Work on widening the section of Avent Ferry Road closest to N.C. 55 is wrapping up! Though the N.C. Department of Transportation is responsible for the state road, the Town of Holly Springs sought out federal funding and managed the project because of the high volume of travelers who use the road daily.
"The purpose of the Avent Ferry Widening project was to improve the safety and mobility on a heavily traveled roadway, and to accommodate the growth that is occurring in the southwest area of Holly Springs and beyond," said Mike Leonas, senior project engineer with the Town. "With the residential neighborhoods and multifamily developments, the high school and other area schools, the shopping center, Ralph Stephens Road, Main Street, N.C. 55, and Avent Ferry, about 70,000 vehicles are traveling those roads daily, and we expect that number to increase as areas inside and outside town limits continue to grow."
This first phase of widening along Avent Ferry Road covered the segment from N.C. 55 to Ralph Stephens Road. The town applied for and was awarded federal funding for approximately 80 percent of projected costs. Future road widening of Avent Ferry is planned, but federal or state funding has not yet been committed for the project.
"We continue to seek grant and outside funding for projects on state roads because the projects are large in scope, and it allows us to leverage Town funding," Leonas said. "Outside funding for various projects is especially important given the current economic climate and escalation of construction costs across the board."
As part of the project, drivers will notice a new traffic pattern at the signal near the shopping center intersection. Drivers using the traffic signal to turn left out of the shopping center onto Avent Ferry Road should remember that traffic from N.C. 55 does not stop. Drivers, as always, should use caution when merging and changing lanes.
"The continuous green T intersection allows for a safer intersection while maximizing vehicle flow off of N.C. 55 to minimize backups," Leonas said.
As with most major connector roads in Holly Springs, the state ultimately determines the design of road improvements, including where medians are required to be installed – and where breaks in medians are allowed.
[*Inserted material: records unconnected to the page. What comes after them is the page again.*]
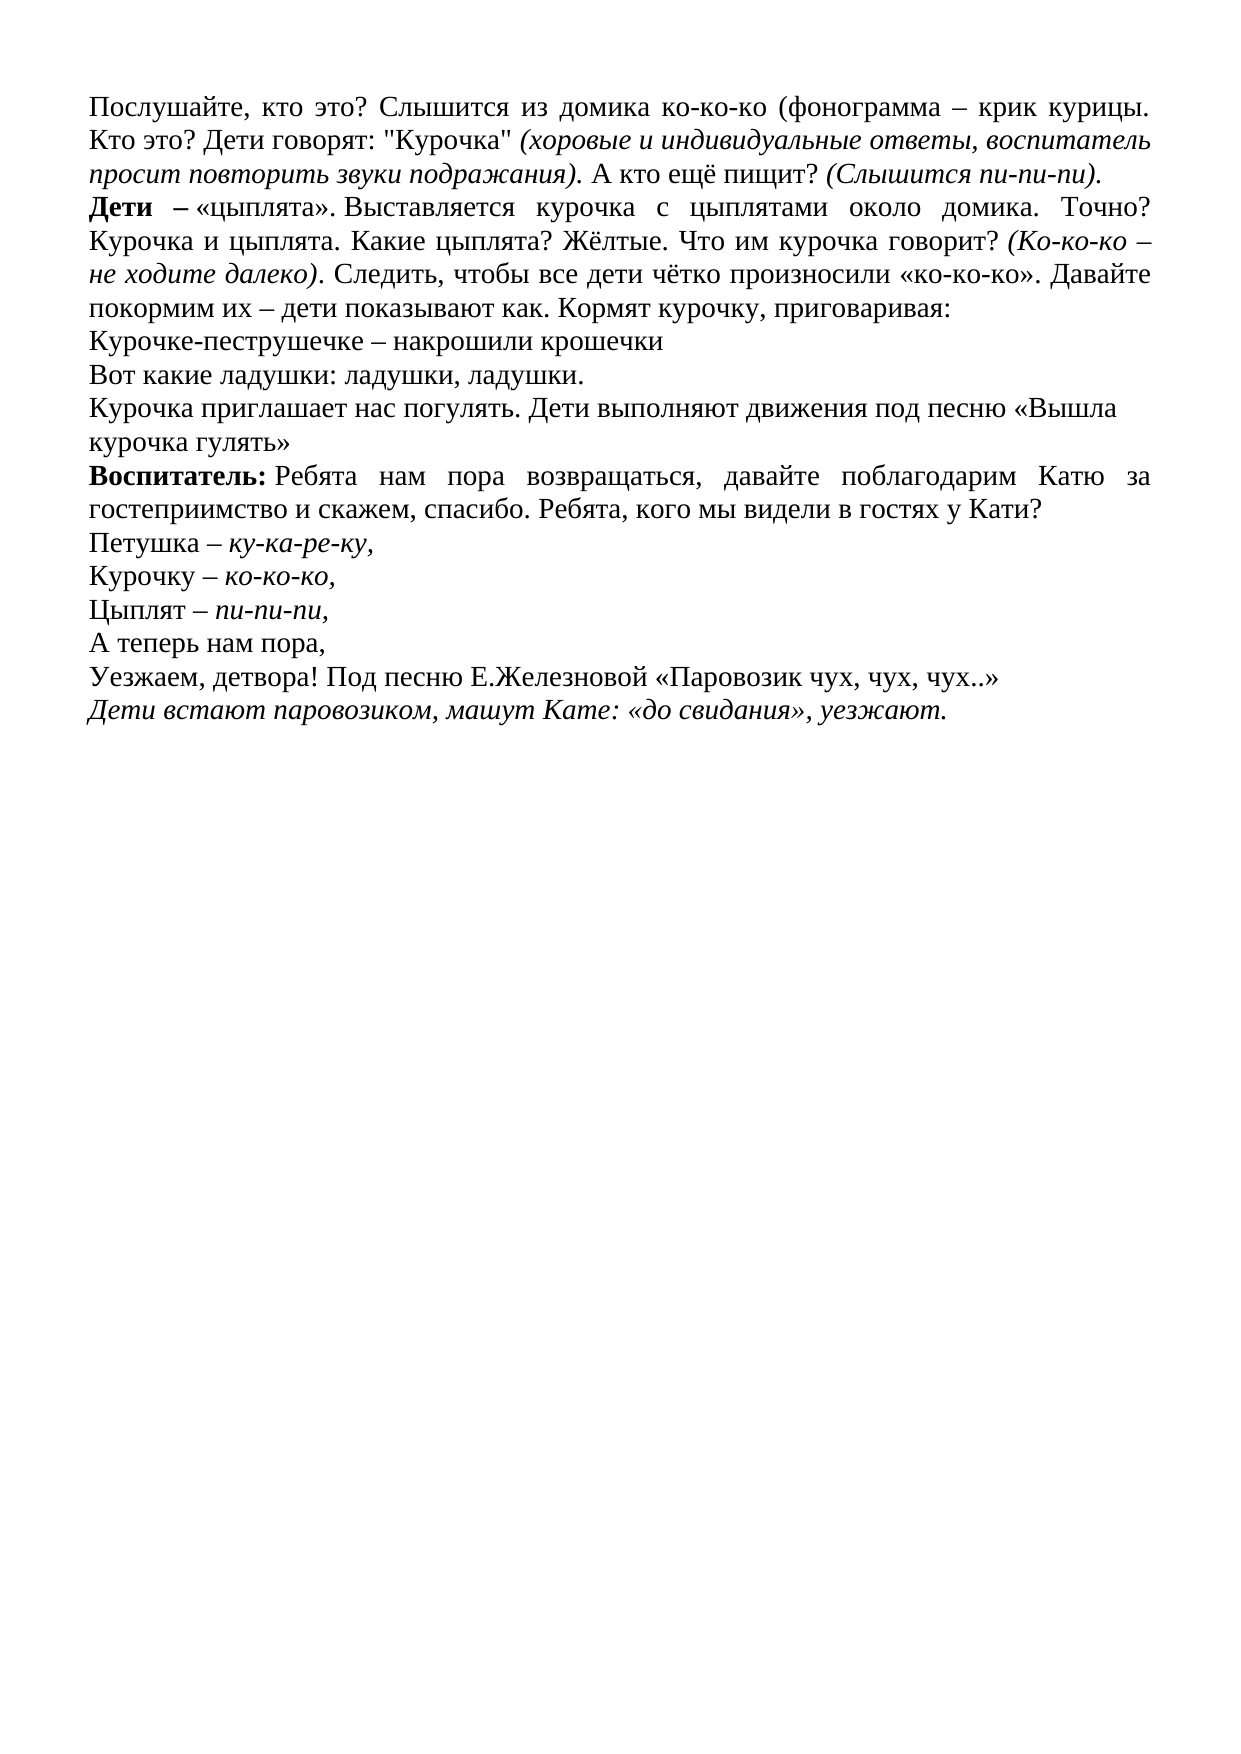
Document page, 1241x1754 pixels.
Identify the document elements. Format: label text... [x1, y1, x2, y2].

text Петушка – ку-ка-ре-ку, [89, 525, 1152, 558]
text Цыплят – пи-пи-пи, [89, 592, 1152, 625]
text Дети – «цыплята». Выставляется курочка с цыплятами около домика. Точно? Курочка и цыплята. Какие цыплята? Жёлтые. Что им курочка говорит? (Ко-ко-ко – не ходите далеко). Следить, чтобы все дети чётко произносили «ко-ко-ко». Давайте покормим их – дети показывают как. Кормят курочку, приговаривая: [89, 189, 1152, 323]
text Послушайте, кто это? Слышится из домика ко-ко-ко (фонограмма – крик курицы. Кто это? Дети говорят: "Курочка" (хоровые и индивидуальные ответы, воспитатель просит повторить звуки подражания). А кто ещё пищит? (Слышится пи-пи-пи). [89, 89, 1152, 189]
text Курочку – ко-ко-ко, [89, 558, 1152, 592]
text Дети встают паровозиком, машут Кате: «до свидания», уезжают. [89, 692, 1152, 726]
text Уезжаем, детвора! Под песню Е.Железновой «Паровозик чух, чух, чух..» [89, 659, 1152, 692]
text Воспитатель: Ребята нам пора возвращаться, давайте поблагодарим Катю за гостеприимство и скажем, спасибо. Ребята, кого мы видели в гостях у Кати? [89, 458, 1152, 525]
text А теперь нам пора, [89, 625, 1152, 659]
text Курочка приглашает нас погулять. Дети выполняют движения под песню «Вышла курочка гулять» [89, 391, 1152, 458]
text Курочке-пеструшечке – накрошили крошечки Вот какие ладушки: ладушки, ладушки. [89, 323, 1152, 391]
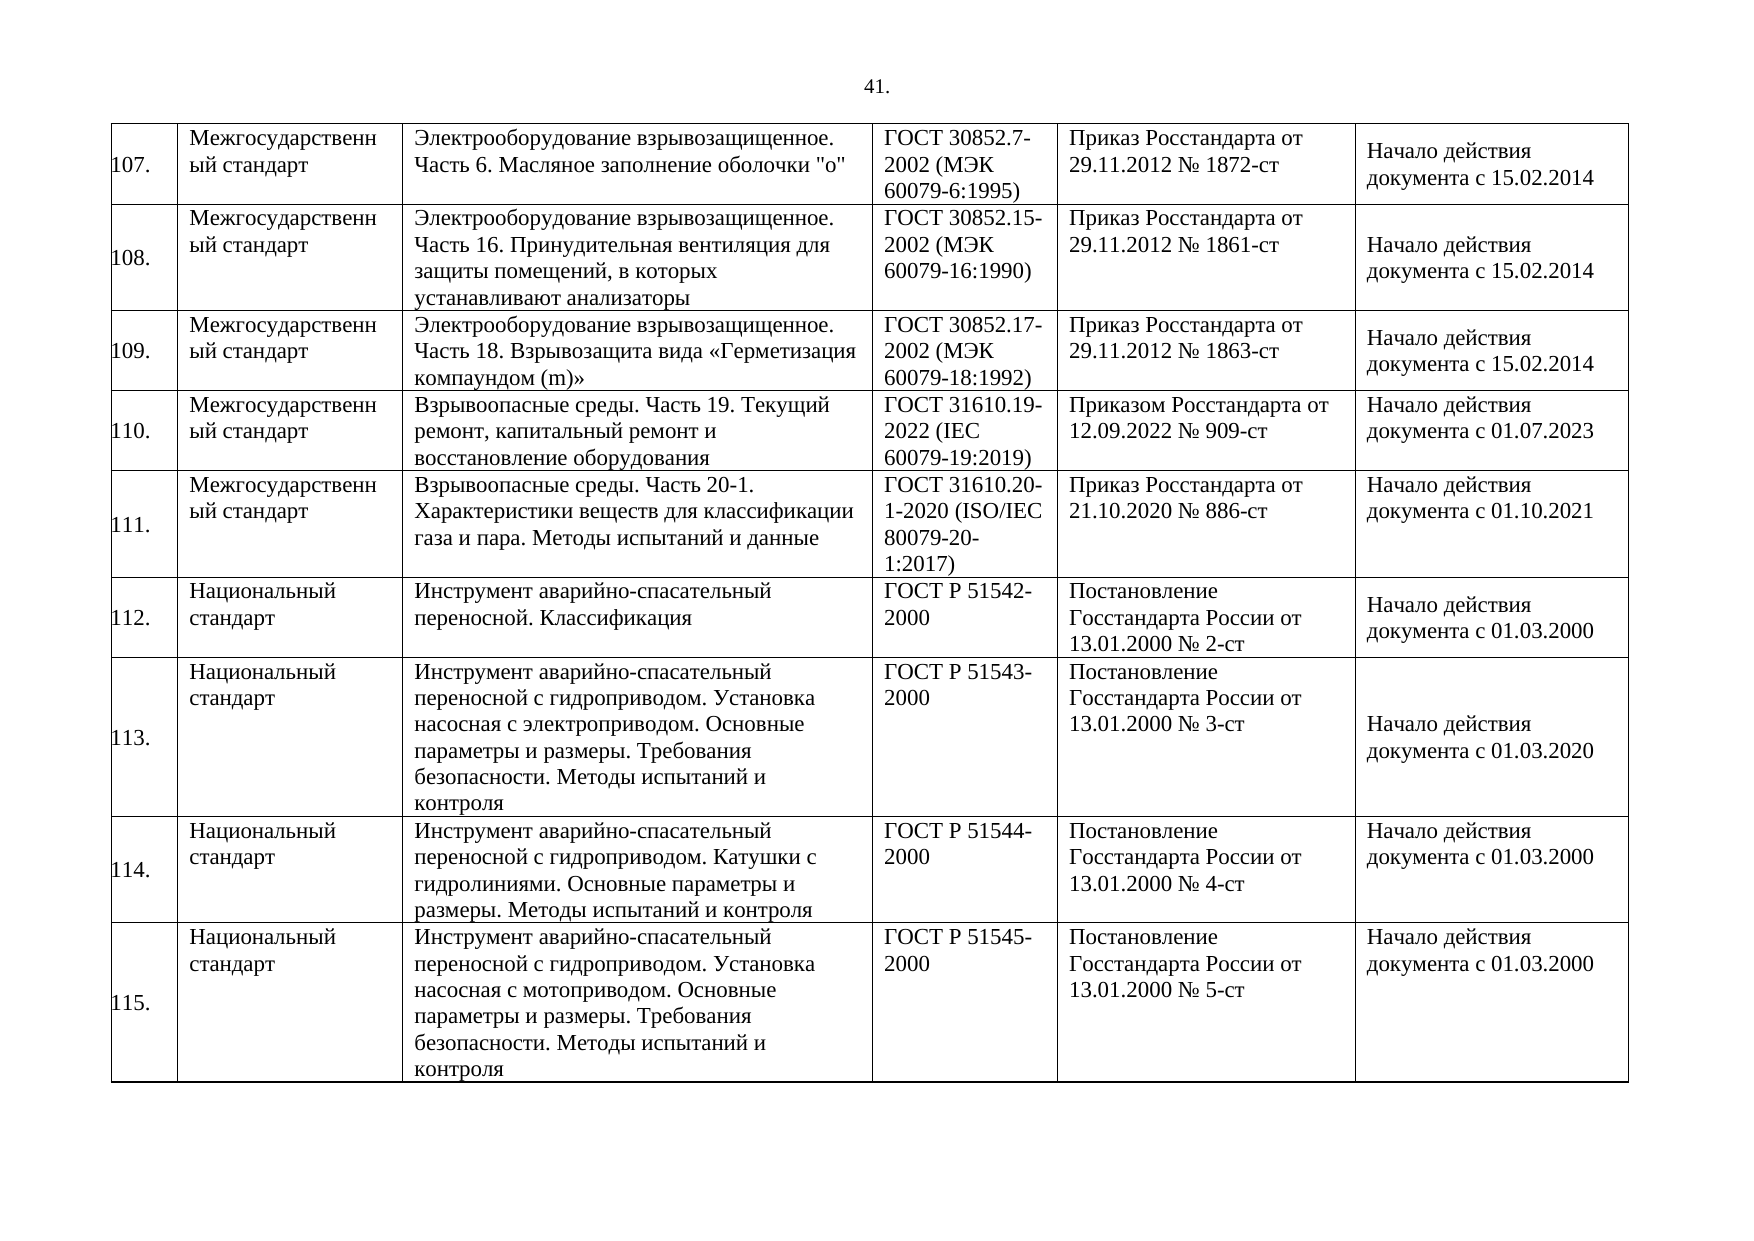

The state also is ultimately responsible for deciding the different types of intersections and signals that are included along its roadways.
"The design of a state road project must follow rigorous standards set by the state, as well as federal guidelines," Leonas said. "Once a project is designed, the draft design goes through an intense review process with the state making the final authorization. If the design doesn’t follow the state’s requirements, the project is not approved."
A new pedestrian crossing signal at that intersection also is included. Similar to those used in Durham, Wrightsville Beach, and other locations throughout our state, the signal will flash yellow before turning red, signaling drivers to stop and allow pedestrians to cross. The signal is dark until it is activated by a pedestrian.